Der 1. FC Saarbrücken hat in der dritten Liga ein Ausrufezeichen gesetzt: Mit dem 1:1 gegen den bisherigen Spitzenreiter Energie Cottbus nahmen die Saarländer dem Tabellenführer die Pole Position ab. Doch trotz der ordentlichen Leistung überwog nach Abpfiff nicht uneingeschränkte Zufriedenheit. Der FCS wartet weiter auf einen Befreiungsschlag, immerhin macht der Auftritt Mut für die kommenden Aufgaben in Liga3.
13 Spiele ohne Sieg – eine Serie mit Seltenheitswert
In einer Statistik steht der 1. FC Saarbrücken aktuell ganz oben – allerdings in einer unerfreulichen. Das Remis gegen Energie Cottbus bedeutete bereits das 13. sieglose Spiel in Folge. Damit hat sich der FCS deutlich von anderen Negativserien abgesetzt: Alemannia Aachen blieb zuletzt sechsmal ohne Erfolg, der SSV Ulm 1846 Fußball kassierte drei Niederlagen am Stück.

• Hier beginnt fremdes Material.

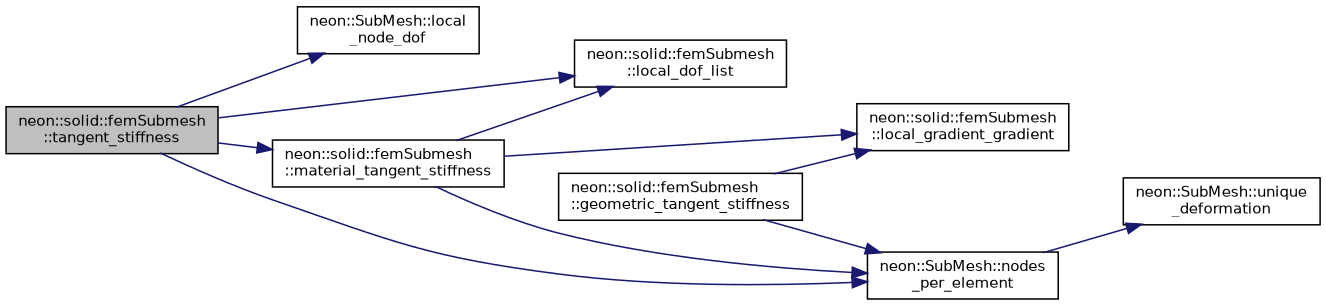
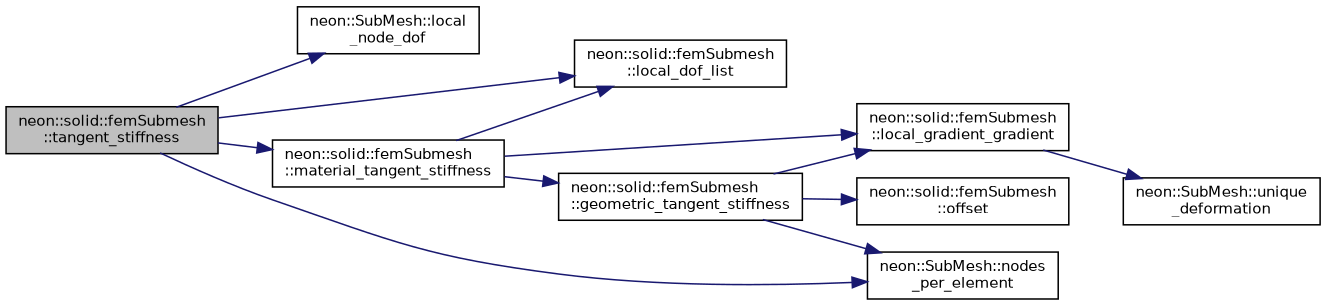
  digraph {
    rankdir=LR
    node [color=black fillcolor=white fontname=Helvetica fontsize=10 shape=record style=filled]
    edge [color=midnightblue fontname=Helvetica fontsize=10 labelfontname=Helvetica labelfontsize=10 style=solid]
    n1 [fillcolor=grey75 fontcolor=black height=0.2 label="neon::solid::femSubmesh\l::tangent_stiffness" width=0.4]
    n2 [height=0.2 label="neon::SubMesh::local\l_node_dof" width=0.4]
    n3 [height=0.2 label="neon::solid::femSubmesh\l::material_tangent_stiffness" width=0.4]
    n4 [height=0.2 label="neon::solid::femSubmesh\l::local_dof_list" width=0.4]
    n5 [height=0.2 label="neon::SubMesh::nodes\l_per_element" width=0.4]
    n6 [height=0.2 label="neon::solid::femSubmesh\l::geometric_tangent_stiffness" width=0.4]
    n7 [height=0.2 label="neon::solid::femSubmesh\l::local_gradient_gradient" width=0.4]
+   n8 [height=0.2 label="neon::solid::femSubmesh\l::offset" width=0.4]
    n9 [height=0.2 label="neon::SubMesh::unique\l_deformation" width=0.4]
    n1 -> n2
    n1 -> n3
    n1 -> n4
    n1 -> n5
    n3 -> n4
-   n3 -> n5
+   n3 -> n6
    n3 -> n7
-   n5 -> n9
+   n7 -> n9
    n6 -> n5
    n6 -> n7
+   n6 -> n8
  }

Bemerkenswert: Fünf dieser Partien fielen bereits in die Amtszeit von Jürgen Luginger, der den entlassenen Alois Schwartz beerbt hat. Der Trainerwechsel zeigt Wirkung im Spielstil, auf der Punkteseite aber noch nicht.
Luginger lobt Auftritt – und fordert Effizienz
Nach dem Abpfiff zeigte sich Luginger trotz der anhaltenden Durststrecke nicht enttäuscht. „Wir haben wieder ein sehr gutes Spiel gemacht“, erklärte der Coach bei „MagentaSport“. Vor allem im ersten Durchgang habe sein Team zahlreiche Möglichkeiten ausgelassen: „Wir hatten in der 1. Halbzeit viele Möglichkeiten, wo ein bisschen was gefehlt hat. In der 2. Halbzeit haben wir den Lucky Punch nicht gesetzt.“
Gleichzeitig machte der Trainer klar, worauf es aktuell ankommt: „In unserer Situation bräuchte man einen Sieg.“ Dennoch bleibt Positives hängen: „Gegen den Tabellenführer trotzdem so aufzutreten, gibt schon Mut. Wir müssen weitermachen und den Bock dann umstoßen.“
Sontheimer feiert starkes Comeback
Auch Patrick Sontheimer zog ein positives Fazit. Der Mittelfeldspieler stand ausgerechnet gegen Energie Cottbus erstmals seit seinem Sehnenriss im Oberschenkel wieder auf dem Platz und überzeugte. „Wir haben ein gutes Spiel gemacht und uns in der 1. Halbzeit leider nicht für unseren Aufwand belohnt. Wir sind trotzdem drangeblieben“, so Sontheimer. Sein Fazit: „Uns kann man bis auf die Effizienz wenig vorwerfen.“
Am Freitagabend (19 Uhr) wartet mit Viktoria Köln die nächste Bewährungsprobe. In der 3. Liga braucht Saarbrücken dort zwingend einen Dreier, um nicht auch im 14. Spiel in Serie sieglos zu bleiben.